Army's research command ups ante in nationwide thrust to grow systems engineering
April 21, 2011
- Systems engineering makes systems work by integrating together more specialized, engineering disciplines
- 20 Universities and the DoD are researching and collaborating to advance the systems engineering discipline
- Thousands of Army engineers joined the academic community to advance this critical engineering art
- Soldiers will benefit from state-of-the-art systems engineering while their input advances the state-of-the-art
HOBOKEN, N.J. -- At a ceremony here April 18, the U.S. Army Research Development and Engineering Command (RDECOM) signed on with the nation's leading systems engineering professors who are collaborating across the nation to meet a Defense Department need to reclaim excellence in a critical skill.
Signing a Cooperative Research and Development Agreement (CRADA) were the Commanding General of RDECOM, Maj. Gen. Nickolas Justice and George Korfiatis, provost and interim president of Stevens Institute of Technology, who signed the document at his campus for the Systems Engineering Research Center (SERC).
The SERC is a collaborative network of 20 U.S. research institutions and over 200 researchers. Among its centers are the University of Southern California, Purdue, Texas A&M and the Naval Postgraduate School. It is designated a University Affiliated Research Program by the Defense Department to ensure that essential engineering and technology capabilities of importance to the DoD are maintained.
The CRADA provides a partnership framework where academics in the SERC can perform technical tasks that deliver state-of-the-art research to RDECOM engineers who develop complex systems for Soldiers. "It represents the future in terms of how the university researcher, government and industry can collaborate in a very meaningful and big way," said Korfiatis.
Within the SERC, each partner institution takes a lead role researching various aspects of the systems engineering discipline. Topic examples include, "systems thinking," "human/technology interaction in complex systems," "life cycle models," and "practices and tools."
The new partnership avails the open and unbounded aspects of the academic environment to the Army's systems engineers. "It's an environment where industry, people from government and academic institutions can attain clarity, and clarity means solutions," said Justice. "It builds on an opportunity for our young engineers to continue to grow in an ever evolving academic field."
For the SERC, the partnership will advance systems engineering models, methods, principles and practices as they work on projects with the engineers in RDECOM who work closely with military system users - the Soldiers - giving academics valuable insights into the needs that drive development of complex systems, said Korfiatis.
"Academics produce their best products when they are engaged with people in the field," said Kristen Baldwin, Principal Deputy, Deputy Assistant Secretary of Defense, Systems Engineering. "Systems engineering is a field discipline."
SERC research is transferred into systems engineering degree programs, according to the SERC website: http://www.sercuarc.org.

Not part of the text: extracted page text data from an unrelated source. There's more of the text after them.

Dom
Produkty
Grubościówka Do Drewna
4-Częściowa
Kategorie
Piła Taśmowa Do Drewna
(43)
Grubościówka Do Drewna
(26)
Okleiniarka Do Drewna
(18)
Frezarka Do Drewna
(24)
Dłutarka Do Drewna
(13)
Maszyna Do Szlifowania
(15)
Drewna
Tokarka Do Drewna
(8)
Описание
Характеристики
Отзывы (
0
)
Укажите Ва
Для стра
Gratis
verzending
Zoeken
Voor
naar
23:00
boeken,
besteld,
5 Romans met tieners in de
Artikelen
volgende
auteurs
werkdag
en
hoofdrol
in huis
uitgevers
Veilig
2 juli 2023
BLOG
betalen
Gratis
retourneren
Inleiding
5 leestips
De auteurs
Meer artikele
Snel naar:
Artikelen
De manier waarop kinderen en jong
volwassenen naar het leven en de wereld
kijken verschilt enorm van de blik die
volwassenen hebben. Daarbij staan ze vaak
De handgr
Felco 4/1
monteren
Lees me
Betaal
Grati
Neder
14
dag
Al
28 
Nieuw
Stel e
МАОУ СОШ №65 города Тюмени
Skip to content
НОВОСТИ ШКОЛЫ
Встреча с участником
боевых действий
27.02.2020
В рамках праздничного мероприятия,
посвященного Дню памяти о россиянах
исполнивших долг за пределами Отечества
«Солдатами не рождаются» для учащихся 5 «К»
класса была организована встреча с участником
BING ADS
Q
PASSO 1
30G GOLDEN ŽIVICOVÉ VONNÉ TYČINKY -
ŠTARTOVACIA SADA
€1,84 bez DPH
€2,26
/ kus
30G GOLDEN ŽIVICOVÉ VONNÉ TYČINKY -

The website addresses the SERC's goal to meet systems engineering's current challenges in its role as the integrating discipline among more specific engineering disciplines: A perception that it is unable to keep up with the existing complexity, collaboration and pace of technology, and engineering's recent focus on highly specialized technical areas without predicting the subtleties of the interactions between those areas.

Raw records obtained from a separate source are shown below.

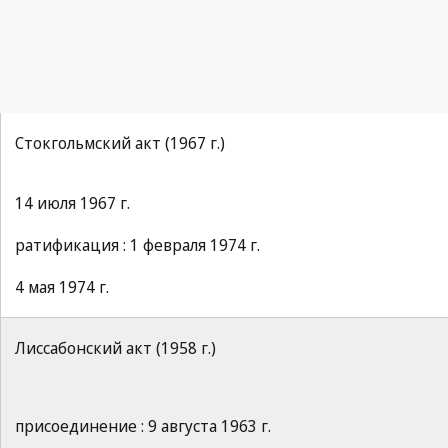
Стокгольмский акт (1967 г.)
14 июля 1967 г.
ратификация : 1 февраля 1974 г.
4 мая 1974 г.
Лиссабонский акт (1958 г.)
присоединение : 9 августа 1963 г.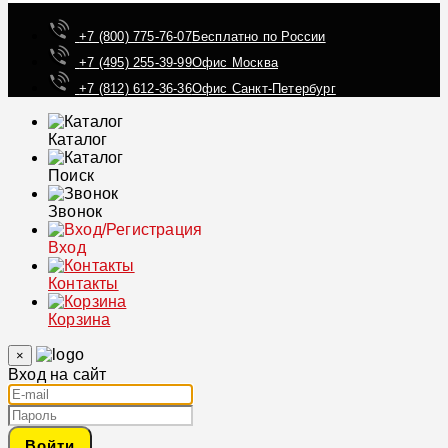
+7 (800) 775-76-07
Бесплатно по России
+7 (495) 255-39-99
Офис Москва
+7 (812) 612-36-36
Офис Санкт-Петербург
Каталог
Поиск
Звонок
Вход
Контакты
Корзина
×
Вход на сайт
Войти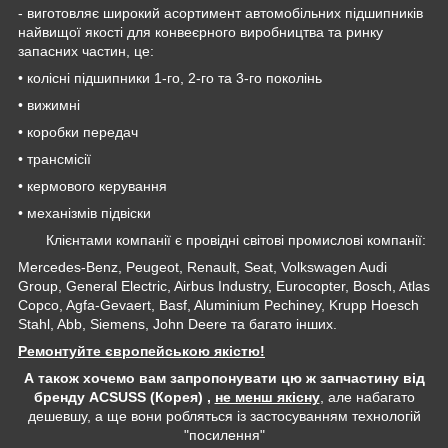
- виготовляє широкий асортимент автомобільних підшипників
найвищої якості для конвеєрного виробництва та ринку
запасних частин, це:
• колісні підшипники 1-го, 2-го та 3-го поколінь
• вижимні
• коробки передач
• трансмісії
• кермового керування
• механізмів підвіски
Клієнтами компанії є провідні світові промислові компанії:
Mercedes-Benz, Peugeot, Renault, Seat, Volkswagen Audi
Group, General Electric, Airbus Industry, Eurocopter, Bosch, Atlas
Copco, Agfa-Gevaert, Basf, Aluminium Pechiney, Krupp Hoesch
Stahl, Abb, Siemens, John Deere та багато інших.
Ремонтуйте європейською якістю!
А також хочемо вам запропонувати цю ж запчастину від
бренду ACSUSS (Корея) ,
не менш якісну
, але набагато
дешевшу, а ще вони робляться із застосуванням технологій
"посилення"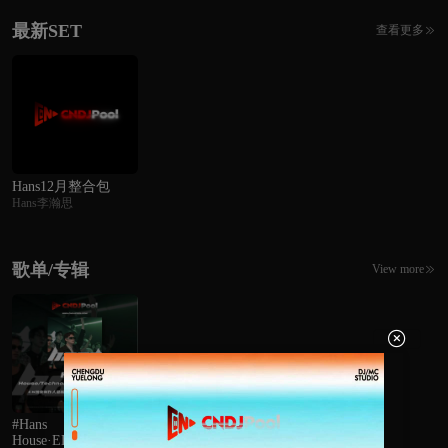
最新SET
查看更多

Hans12月整合包
Hans李瀚思
歌单/专辑
View more


#Hans
House·EDM·Bounce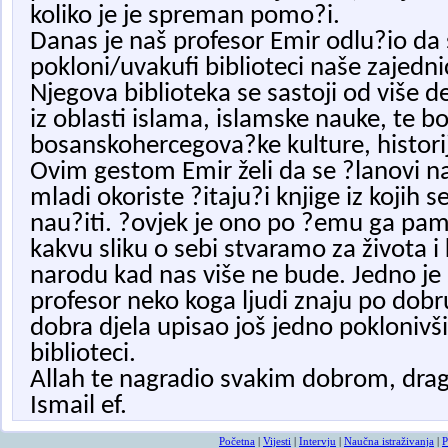
koliko je je spreman pomo?i.
Danas je naš profesor Emir odlu?io da 
pokloni/uvakufi biblioteci naše zajedn
Njegova biblioteka se sastoji od više de
iz oblasti islama, islamske nauke, te bo
bosanskohercegova?ke kulture, historije
Ovim gestom Emir želi da se ?lanovi n
mladi okoriste ?itaju?i knjige iz koji
nau?iti. ?ovjek je ono po ?emu ga pamt
kakvu sliku o sebi stvaramo za života i
narodu kad nas više ne bude. Jedno je 
profesor neko koga ljudi znaju po dobru
dobra djela upisao još jedno poklonivši
biblioteci.
Allah te nagradio svakim dobrom, drag
Ismail ef.
Početna
|
Vijesti
|
Intervju
|
Naučna istraživanja
|
P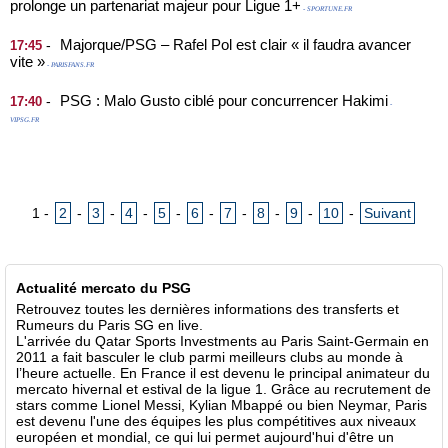
prolonge un partenariat majeur pour Ligue 1+
- SPORTUNE.FR
Majorque/PSG – Rafel Pol est clair « il faudra avancer
-
17:45
vite »
- PARISFANS.FR
PSG : Malo Gusto ciblé pour concurrencer Hakimi
-
17:40
-
VIPSG.FR
1
-
2
-
3
-
4
-
5
-
6
-
7
-
8
-
9
-
10
-
Suivant
Actualité mercato du PSG
Retrouvez toutes les dernières informations des transferts et
Rumeurs du Paris SG en live.
L'arrivée du Qatar Sports Investments au Paris Saint-Germain en
2011 a fait basculer le club parmi meilleurs clubs au monde à
l’heure actuelle. En France il est devenu le principal animateur du
mercato hivernal et estival de la ligue 1. Grâce au recrutement de
stars comme Lionel Messi, Kylian Mbappé ou bien Neymar, Paris
est devenu l'une des équipes les plus compétitives aux niveaux
européen et mondial, ce qui lui permet aujourd'hui d'être un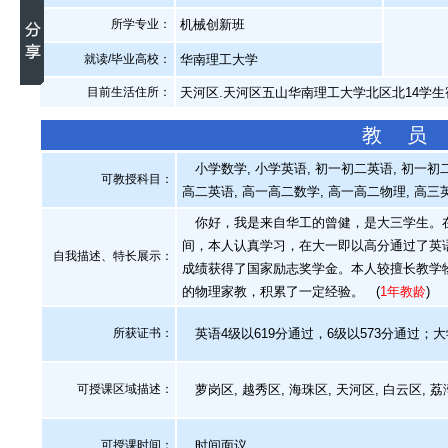
所学专业：
机械创新班
就读/毕业高校：
华南理工大学
目前生活住所：
天河区.天河区五山华南理工大学北区北14学生
教 员
小学数学, 小学英语, 初一初二英语, 初一初二数
可教授科目：
高二英语, 高一高二数学, 高一高二物理, 高三
你好，我是来自华工的曾健，是大三学生。在
间，本人认真学习，在大一即以高分通过了英语
自我描述、特长展示
：
成绩获得了国家励志奖学金。本人较擅长教学
的物理家教，积累了一定经验。
(
1年教龄
)
所获证书
：
英语4级以619分通过，6级以573分通过
可授课区域描述：
萝岗区, 越秀区, 海珠区, 天河区, 白云区
可授课时间：
时间面议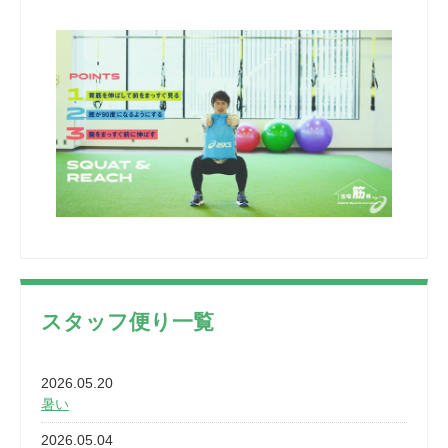
スタッフ便り一覧
2026.05.20
暑い
2026.05.04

Falling short of the demand for systems engineering skills would create a "critical crisis," said Justice. Interest in systems engineering had once been more "vibrant," and the new partnership is an opportunity: "This can spark a resurgence in systems engineering as a field of interest, as it was during the post World War II period and with the space program."

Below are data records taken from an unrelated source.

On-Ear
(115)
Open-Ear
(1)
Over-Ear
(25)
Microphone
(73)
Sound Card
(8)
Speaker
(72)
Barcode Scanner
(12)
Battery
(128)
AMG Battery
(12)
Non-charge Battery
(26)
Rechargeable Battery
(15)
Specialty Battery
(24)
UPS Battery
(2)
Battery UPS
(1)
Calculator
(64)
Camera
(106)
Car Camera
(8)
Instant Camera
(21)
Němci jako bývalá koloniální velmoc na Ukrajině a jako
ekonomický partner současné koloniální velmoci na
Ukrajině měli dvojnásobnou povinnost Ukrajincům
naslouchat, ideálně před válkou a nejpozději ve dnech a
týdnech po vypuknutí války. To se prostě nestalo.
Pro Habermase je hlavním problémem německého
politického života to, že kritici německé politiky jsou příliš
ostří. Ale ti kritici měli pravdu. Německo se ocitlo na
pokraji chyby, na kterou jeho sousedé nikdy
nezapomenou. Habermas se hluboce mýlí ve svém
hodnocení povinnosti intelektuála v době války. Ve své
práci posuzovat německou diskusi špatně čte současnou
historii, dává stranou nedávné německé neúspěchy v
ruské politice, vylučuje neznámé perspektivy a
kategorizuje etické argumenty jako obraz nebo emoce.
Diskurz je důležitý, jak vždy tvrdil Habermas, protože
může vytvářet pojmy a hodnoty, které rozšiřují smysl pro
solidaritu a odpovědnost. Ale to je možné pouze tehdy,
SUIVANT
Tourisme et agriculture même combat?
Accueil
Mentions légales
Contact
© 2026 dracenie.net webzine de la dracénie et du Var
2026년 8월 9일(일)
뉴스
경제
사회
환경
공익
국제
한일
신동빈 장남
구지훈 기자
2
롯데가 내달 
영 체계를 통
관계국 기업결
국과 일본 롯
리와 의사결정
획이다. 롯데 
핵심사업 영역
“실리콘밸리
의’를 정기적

Korfiatis said the partnership would lead to a pipeline that helps transition personnel between the government and academic worlds. "Leaders in the Army recognize the value of a well-educated and talented workforce, he said. "We're doing the best that we can in the partner universities to provide such a pipeline for you."
Baldwin said the CRADA will create new opportunities for strong relationships that exist between RDECOM centers and academic institutions, like New Jersey's Armament Research and Engineering Center and Stevens Institute of Technology; Alabama's University of Alabama Huntsville and the Aviation and Missile Research Development and Engineering Center, and Detroit's Wayne State and the Tank and Automotive Research Development and Engineering Center.
Director of the ARDEC, Gerardo Melendez, said he hopes word will travel among his scientists and engineers about the potential for the new arrangement. "It's a tremendous capability that is now available to them," he said.
"The Army is leading the way, out front, on point, in establishing the strategic relationship with the SERC," said Baldwin.